▶ [The task] Beneath this instruction is a listing. Transcribe from it only the stretch from the line with "serca, może nam" through the line with "duszy i uczyńcie", both end lines included, exactly as written.

▶ [Extracted data]
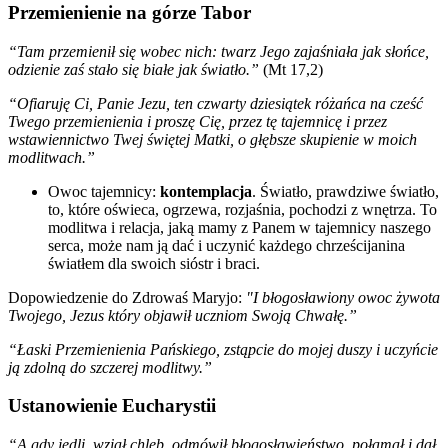
Przemienienie na górze Tabor
“Tam przemienił się wobec nich: twarz Jego zajaśniała jak słońce,
odzienie zaś stało się białe jak światło.”
(Mt 17,2)
“Ofiaruję Ci, Panie Jezu, ten czwarty dziesiątek różańca na cześć
Twego przemienienia i proszę Cię, przez tę tajemnicę i przez
wstawiennictwo Twej świętej Matki, o głębsze skupienie w moich
modlitwach.”
Owoc tajemnicy:
kontemplacja
. Światło, prawdziwe światło,
to, które oświeca, ogrzewa, rozjaśnia, pochodzi z wnętrza. To
modlitwa i relacja, jaką mamy z Panem w tajemnicy naszego
serca, może nam ją dać i uczynić każdego chrześcijanina
światłem dla swoich sióstr i braci.
Dopowiedzenie do Zdrowaś Maryjo:
"I błogosławiony owoc żywota
Twojego, Jezus który objawił uczniom Swoją Chwałę.”
“Łaski Przemienienia Pańskiego, zstąpcie do mojej duszy i uczyńcie
ją zdolną do szczerej modlitwy.”
Ustanowienie Eucharystii
“A gdy jedli, wziął chleb, odmówił błogosławieństwo, połamał i dał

▶ [Completed task]
serca, może nam ją dać i uczynić każdego chrześcijanina
światłem dla swoich sióstr i braci.
Dopowiedzenie do Zdrowaś Maryjo:
"I błogosławiony owoc żywota
Twojego, Jezus który objawił uczniom Swoją Chwałę.”
“Łaski Przemienienia Pańskiego, zstąpcie do mojej duszy i uczyńcie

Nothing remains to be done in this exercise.